Background information
- Birth name: Irina Yevgenevna Gribulina
- Born: September 29, 1953 (age 71) Sochi, RSFSR, Soviet Union
- Occupation(s): Singer, composer, poet

= Irina Gribulina =

Russian singer (born 1953)

Irina Yevgenevna Gribulina (Ирина Евгеньевна Грибулина; born September 29, 1953, Sochi) is a Russian pop singer, composer, poet. She was the winner of the Television Festival Pesnya goda' 87.

== Early life ==
Gribulina was born September 29, 1953, in Sochi. Her mother was an operetta actress and singer in Sochi, and her father was journalist and writer. She has written poetry and music performed on stage Sochi native city.
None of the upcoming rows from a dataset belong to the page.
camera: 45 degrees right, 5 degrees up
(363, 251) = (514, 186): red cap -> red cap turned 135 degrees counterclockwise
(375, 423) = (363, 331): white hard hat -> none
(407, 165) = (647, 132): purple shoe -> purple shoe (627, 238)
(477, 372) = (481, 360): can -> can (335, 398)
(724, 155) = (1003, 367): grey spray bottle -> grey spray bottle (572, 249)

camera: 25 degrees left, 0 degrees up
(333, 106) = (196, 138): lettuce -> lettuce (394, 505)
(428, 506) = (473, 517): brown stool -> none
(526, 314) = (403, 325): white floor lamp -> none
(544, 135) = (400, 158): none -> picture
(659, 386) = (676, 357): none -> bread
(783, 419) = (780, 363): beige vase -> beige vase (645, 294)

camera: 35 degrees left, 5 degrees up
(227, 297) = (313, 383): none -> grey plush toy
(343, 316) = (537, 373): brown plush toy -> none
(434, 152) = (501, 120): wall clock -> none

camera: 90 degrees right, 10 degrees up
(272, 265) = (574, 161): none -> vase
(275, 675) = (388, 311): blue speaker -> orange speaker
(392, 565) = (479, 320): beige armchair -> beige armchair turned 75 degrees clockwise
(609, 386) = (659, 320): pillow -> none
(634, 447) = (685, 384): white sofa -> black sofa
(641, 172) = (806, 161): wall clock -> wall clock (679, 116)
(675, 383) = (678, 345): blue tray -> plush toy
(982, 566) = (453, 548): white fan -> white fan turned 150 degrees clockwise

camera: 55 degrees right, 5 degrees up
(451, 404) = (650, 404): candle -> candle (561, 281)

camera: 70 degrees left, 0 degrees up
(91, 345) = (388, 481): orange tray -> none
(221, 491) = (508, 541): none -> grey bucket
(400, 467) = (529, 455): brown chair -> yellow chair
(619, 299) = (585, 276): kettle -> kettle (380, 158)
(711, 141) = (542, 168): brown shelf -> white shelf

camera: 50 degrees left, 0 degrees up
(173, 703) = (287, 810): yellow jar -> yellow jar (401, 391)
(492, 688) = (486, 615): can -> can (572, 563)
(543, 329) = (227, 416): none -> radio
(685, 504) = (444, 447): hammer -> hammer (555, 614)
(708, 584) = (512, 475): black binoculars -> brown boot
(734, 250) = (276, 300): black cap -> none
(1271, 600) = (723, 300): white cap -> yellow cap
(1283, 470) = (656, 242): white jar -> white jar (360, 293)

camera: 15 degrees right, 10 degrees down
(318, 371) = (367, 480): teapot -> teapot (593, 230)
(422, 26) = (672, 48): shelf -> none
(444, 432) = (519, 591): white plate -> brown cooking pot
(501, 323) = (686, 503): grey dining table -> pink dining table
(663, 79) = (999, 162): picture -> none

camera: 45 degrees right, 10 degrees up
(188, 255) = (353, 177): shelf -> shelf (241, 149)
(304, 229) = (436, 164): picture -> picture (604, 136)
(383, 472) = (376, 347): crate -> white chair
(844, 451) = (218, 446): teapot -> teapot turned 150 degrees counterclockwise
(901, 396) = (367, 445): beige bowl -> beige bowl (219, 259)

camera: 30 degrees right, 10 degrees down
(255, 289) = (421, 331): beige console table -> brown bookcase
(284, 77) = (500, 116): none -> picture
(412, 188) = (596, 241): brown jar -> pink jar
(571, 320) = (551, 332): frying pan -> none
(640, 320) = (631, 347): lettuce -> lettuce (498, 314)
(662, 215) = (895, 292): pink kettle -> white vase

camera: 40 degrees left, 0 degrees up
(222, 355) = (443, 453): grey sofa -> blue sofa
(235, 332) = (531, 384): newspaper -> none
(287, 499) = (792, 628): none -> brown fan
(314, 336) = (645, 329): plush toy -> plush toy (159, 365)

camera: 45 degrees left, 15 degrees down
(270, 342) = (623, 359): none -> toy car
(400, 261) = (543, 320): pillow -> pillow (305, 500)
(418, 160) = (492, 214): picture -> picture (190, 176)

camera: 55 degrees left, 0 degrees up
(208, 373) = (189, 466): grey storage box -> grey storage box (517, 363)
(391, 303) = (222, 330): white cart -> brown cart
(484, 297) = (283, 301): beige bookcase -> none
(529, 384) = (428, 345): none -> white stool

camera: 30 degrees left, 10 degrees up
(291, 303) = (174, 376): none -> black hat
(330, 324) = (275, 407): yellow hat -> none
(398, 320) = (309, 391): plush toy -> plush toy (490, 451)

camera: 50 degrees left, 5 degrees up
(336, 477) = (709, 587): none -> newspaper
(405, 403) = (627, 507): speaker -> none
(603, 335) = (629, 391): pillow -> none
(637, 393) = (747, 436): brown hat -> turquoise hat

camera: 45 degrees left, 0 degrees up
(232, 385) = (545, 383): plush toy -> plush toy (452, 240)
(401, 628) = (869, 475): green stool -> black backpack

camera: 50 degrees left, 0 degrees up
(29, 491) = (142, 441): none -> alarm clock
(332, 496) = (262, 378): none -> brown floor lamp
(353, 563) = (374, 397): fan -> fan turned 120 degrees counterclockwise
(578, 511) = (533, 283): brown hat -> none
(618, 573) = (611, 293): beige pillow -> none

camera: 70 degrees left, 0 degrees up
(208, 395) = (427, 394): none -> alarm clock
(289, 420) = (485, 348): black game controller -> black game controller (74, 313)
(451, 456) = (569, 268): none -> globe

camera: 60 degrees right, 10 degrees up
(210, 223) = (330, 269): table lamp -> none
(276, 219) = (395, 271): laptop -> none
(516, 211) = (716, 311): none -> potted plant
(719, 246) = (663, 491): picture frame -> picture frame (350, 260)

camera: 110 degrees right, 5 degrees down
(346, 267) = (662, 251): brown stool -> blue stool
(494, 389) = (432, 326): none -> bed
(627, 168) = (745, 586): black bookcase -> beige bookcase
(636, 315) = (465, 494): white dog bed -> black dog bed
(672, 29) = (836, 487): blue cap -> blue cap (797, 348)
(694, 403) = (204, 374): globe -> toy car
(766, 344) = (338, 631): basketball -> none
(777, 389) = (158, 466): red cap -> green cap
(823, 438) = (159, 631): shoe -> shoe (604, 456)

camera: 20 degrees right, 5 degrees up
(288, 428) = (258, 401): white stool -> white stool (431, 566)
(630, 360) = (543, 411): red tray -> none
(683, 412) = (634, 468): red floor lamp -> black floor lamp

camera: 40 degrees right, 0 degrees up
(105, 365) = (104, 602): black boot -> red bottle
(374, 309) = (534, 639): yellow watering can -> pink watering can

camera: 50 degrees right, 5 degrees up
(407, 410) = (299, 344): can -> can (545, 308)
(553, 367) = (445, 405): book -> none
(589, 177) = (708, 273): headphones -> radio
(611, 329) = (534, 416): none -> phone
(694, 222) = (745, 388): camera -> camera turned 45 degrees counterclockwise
In 1962 and 1972 she studied at the Central Music School at the Moscow Conservatory in the class of Dmitri Kabalevsky. From age 14 she began to act in a professional pop stage with well-known local artists those years.

== Career ==
After graduating from the conservatory Gribulina performed her own songs, and began working as a composer and a poet with many famous domestic singers and actors. The first performers of her songs were Valery Leontiev and Lyudmila Gurchenko.

Irina Gribulina is the author of music and poems to songs, hymns and musicals.

==Personal life==
In 1996 Gribulina gave birth to a daughter, Anastasia.